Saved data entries
Content starts
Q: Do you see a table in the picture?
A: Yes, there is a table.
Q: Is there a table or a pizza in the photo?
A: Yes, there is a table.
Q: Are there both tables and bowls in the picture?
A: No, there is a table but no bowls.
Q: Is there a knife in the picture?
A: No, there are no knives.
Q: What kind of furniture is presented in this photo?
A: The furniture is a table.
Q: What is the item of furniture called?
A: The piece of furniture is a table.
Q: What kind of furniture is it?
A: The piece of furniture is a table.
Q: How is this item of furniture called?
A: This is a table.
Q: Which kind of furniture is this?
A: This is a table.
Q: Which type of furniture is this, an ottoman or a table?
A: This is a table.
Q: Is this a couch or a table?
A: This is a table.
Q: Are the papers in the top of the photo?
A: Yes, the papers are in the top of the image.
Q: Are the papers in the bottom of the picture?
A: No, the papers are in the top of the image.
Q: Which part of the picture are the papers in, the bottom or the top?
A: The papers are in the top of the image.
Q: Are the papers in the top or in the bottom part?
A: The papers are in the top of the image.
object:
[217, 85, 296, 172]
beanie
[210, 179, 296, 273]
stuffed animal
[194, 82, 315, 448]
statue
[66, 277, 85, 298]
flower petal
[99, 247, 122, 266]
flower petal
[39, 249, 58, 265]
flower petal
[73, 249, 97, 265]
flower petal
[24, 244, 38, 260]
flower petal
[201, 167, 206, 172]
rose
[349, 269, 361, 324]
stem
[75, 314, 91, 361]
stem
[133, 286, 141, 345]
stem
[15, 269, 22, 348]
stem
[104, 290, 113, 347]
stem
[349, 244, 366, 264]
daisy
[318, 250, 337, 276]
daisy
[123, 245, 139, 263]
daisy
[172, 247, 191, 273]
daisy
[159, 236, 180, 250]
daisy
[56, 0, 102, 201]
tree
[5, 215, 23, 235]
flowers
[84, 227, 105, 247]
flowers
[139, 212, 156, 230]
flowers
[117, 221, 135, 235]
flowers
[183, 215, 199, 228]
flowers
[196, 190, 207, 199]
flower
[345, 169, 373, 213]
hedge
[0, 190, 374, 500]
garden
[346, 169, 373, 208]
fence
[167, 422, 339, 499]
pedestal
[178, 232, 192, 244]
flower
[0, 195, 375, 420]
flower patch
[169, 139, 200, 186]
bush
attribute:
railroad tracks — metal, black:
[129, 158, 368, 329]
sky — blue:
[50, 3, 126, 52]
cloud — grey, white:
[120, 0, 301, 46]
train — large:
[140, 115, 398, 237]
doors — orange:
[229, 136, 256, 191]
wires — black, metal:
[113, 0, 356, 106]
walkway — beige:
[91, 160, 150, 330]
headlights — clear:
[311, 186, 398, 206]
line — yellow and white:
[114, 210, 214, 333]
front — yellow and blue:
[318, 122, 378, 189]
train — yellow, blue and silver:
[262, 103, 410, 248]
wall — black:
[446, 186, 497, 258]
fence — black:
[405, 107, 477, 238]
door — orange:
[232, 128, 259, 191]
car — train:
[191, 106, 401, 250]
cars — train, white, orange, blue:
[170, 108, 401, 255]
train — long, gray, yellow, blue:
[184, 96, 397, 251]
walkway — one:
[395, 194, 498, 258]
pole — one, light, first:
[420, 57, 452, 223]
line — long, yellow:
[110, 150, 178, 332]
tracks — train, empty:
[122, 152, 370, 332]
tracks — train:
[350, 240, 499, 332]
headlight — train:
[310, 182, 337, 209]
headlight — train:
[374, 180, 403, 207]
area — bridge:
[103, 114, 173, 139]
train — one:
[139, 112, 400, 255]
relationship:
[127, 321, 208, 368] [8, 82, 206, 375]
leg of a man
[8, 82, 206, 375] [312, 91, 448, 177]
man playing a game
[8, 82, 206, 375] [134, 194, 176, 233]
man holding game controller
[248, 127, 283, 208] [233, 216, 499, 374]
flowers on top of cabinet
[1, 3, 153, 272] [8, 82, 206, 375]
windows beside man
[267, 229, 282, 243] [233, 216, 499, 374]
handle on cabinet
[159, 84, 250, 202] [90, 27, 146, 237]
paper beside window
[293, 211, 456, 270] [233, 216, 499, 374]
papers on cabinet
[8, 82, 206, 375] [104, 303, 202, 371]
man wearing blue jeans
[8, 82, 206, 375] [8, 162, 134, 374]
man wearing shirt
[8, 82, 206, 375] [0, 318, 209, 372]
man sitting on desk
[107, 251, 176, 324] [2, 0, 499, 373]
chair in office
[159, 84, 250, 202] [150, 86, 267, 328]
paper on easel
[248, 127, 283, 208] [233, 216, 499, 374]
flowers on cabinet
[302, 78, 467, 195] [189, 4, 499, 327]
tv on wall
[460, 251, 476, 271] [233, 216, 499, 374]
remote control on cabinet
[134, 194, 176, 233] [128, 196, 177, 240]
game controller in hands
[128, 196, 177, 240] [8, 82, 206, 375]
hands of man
Content ends
● Problem to solve:
Put the records above into a JSON list of strings, with one string per line and no blank lines.

● Result of this task:
[
  "Q: Do you see a table in the picture?",
  "A: Yes, there is a table.",
  "Q: Is there a table or a pizza in the photo?",
  "A: Yes, there is a table.",
  "Q: Are there both tables and bowls in the picture?",
  "A: No, there is a table but no bowls.",
  "Q: Is there a knife in the picture?",
  "A: No, there are no knives.",
  "Q: What kind of furniture is presented in this photo?",
  "A: The furniture is a table.",
  "Q: What is the item of furniture called?",
  "A: The piece of furniture is a table.",
  "Q: What kind of furniture is it?",
  "A: The piece of furniture is a table.",
  "Q: How is this item of furniture called?",
  "A: This is a table.",
  "Q: Which kind of furniture is this?",
  "A: This is a table.",
  "Q: Which type of furniture is this, an ottoman or a table?",
  "A: This is a table.",
  "Q: Is this a couch or a table?",
  "A: This is a table.",
  "Q: Are the papers in the top of the photo?",
  "A: Yes, the papers are in the top of the image.",
  "Q: Are the papers in the bottom of the picture?",
  "A: No, the papers are in the top of the image.",
  "Q: Which part of the picture are the papers in, the bottom or the top?",
  "A: The papers are in the top of the image.",
  "Q: Are the papers in the top or in the bottom part?",
  "A: The papers are in the top of the image.",
  "object:",
  "[217, 85, 296, 172]",
  "beanie",
  "[210, 179, 296, 273]",
  "stuffed animal",
  "[194, 82, 315, 448]",
  "statue",
  "[66, 277, 85, 298]",
  "flower petal",
  "[99, 247, 122, 266]",
  "flower petal",
  "[39, 249, 58, 265]",
  "flower petal",
  "[73, 249, 97, 265]",
  "flower petal",
  "[24, 244, 38, 260]",
  "flower petal",
  "[201, 167, 206, 172]",
  "rose",
  "[349, 269, 361, 324]",
  "stem",
  "[75, 314, 91, 361]",
  "stem",
  "[133, 286, 141, 345]",
  "stem",
  "[15, 269, 22, 348]",
  "stem",
  "[104, 290, 113, 347]",
  "stem",
  "[349, 244, 366, 264]",
  "daisy",
  "[318, 250, 337, 276]",
  "daisy",
  "[123, 245, 139, 263]",
  "daisy",
  "[172, 247, 191, 273]",
  "daisy",
  "[159, 236, 180, 250]",
  "daisy",
  "[56, 0, 102, 201]",
  "tree",
  "[5, 215, 23, 235]",
  "flowers",
  "[84, 227, 105, 247]",
  "flowers",
  "[139, 212, 156, 230]",
  "flowers",
  "[117, 221, 135, 235]",
  "flowers",
  "[183, 215, 199, 228]",
  "flowers",
  "[196, 190, 207, 199]",
  "flower",
  "[345, 169, 373, 213]",
  "hedge",
  "[0, 190, 374, 500]",
  "garden",
  "[346, 169, 373, 208]",
  "fence",
  "[167, 422, 339, 499]",
  "pedestal",
  "[178, 232, 192, 244]",
  "flower",
  "[0, 195, 375, 420]",
  "flower patch",
  "[169, 139, 200, 186]",
  "bush",
  "attribute:",
  "railroad tracks — metal, black:",
  "[129, 158, 368, 329]",
  "sky — blue:",
  "[50, 3, 126, 52]",
  "cloud — grey, white:",
  "[120, 0, 301, 46]",
  "train — large:",
  "[140, 115, 398, 237]",
  "doors — orange:",
  "[229, 136, 256, 191]",
  "wires — black, metal:",
  "[113, 0, 356, 106]",
  "walkway — beige:",
  "[91, 160, 150, 330]",
  "headlights — clear:",
  "[311, 186, 398, 206]",
  "line — yellow and white:",
  "[114, 210, 214, 333]",
  "front — yellow and blue:",
  "[318, 122, 378, 189]",
  "train — yellow, blue and silver:",
  "[262, 103, 410, 248]",
  "wall — black:",
  "[446, 186, 497, 258]",
  "fence — black:",
  "[405, 107, 477, 238]",
  "door — orange:",
  "[232, 128, 259, 191]",
  "car — train:",
  "[191, 106, 401, 250]",
  "cars — train, white, orange, blue:",
  "[170, 108, 401, 255]",
  "train — long, gray, yellow, blue:",
  "[184, 96, 397, 251]",
  "walkway — one:",
  "[395, 194, 498, 258]",
  "pole — one, light, first:",
  "[420, 57, 452, 223]",
  "line — long, yellow:",
  "[110, 150, 178, 332]",
  "tracks — train, empty:",
  "[122, 152, 370, 332]",
  "tracks — train:",
  "[350, 240, 499, 332]",
  "headlight — train:",
  "[310, 182, 337, 209]",
  "headlight — train:",
  "[374, 180, 403, 207]",
  "area — bridge:",
  "[103, 114, 173, 139]",
  "train — one:",
  "[139, 112, 400, 255]",
  "relationship:",
  "[127, 321, 208, 368] [8, 82, 206, 375]",
  "leg of a man",
  "[8, 82, 206, 375] [312, 91, 448, 177]",
  "man playing a game",
  "[8, 82, 206, 375] [134, 194, 176, 233]",
  "man holding game controller",
  "[248, 127, 283, 208] [233, 216, 499, 374]",
  "flowers on top of cabinet",
  "[1, 3, 153, 272] [8, 82, 206, 375]",
  "windows beside man",
  "[267, 229, 282, 243] [233, 216, 499, 374]",
  "handle on cabinet",
  "[159, 84, 250, 202] [90, 27, 146, 237]",
  "paper beside window",
  "[293, 211, 456, 270] [233, 216, 499, 374]",
  "papers on cabinet",
  "[8, 82, 206, 375] [104, 303, 202, 371]",
  "man wearing blue jeans",
  "[8, 82, 206, 375] [8, 162, 134, 374]",
  "man wearing shirt",
  "[8, 82, 206, 375] [0, 318, 209, 372]",
  "man sitting on desk",
  "[107, 251, 176, 324] [2, 0, 499, 373]",
  "chair in office",
  "[159, 84, 250, 202] [150, 86, 267, 328]",
  "paper on easel",
  "[248, 127, 283, 208] [233, 216, 499, 374]",
  "flowers on cabinet",
  "[302, 78, 467, 195] [189, 4, 499, 327]",
  "tv on wall",
  "[460, 251, 476, 271] [233, 216, 499, 374]",
  "remote control on cabinet",
  "[134, 194, 176, 233] [128, 196, 177, 240]",
  "game controller in hands",
  "[128, 196, 177, 240] [8, 82, 206, 375]",
  "hands of man"
]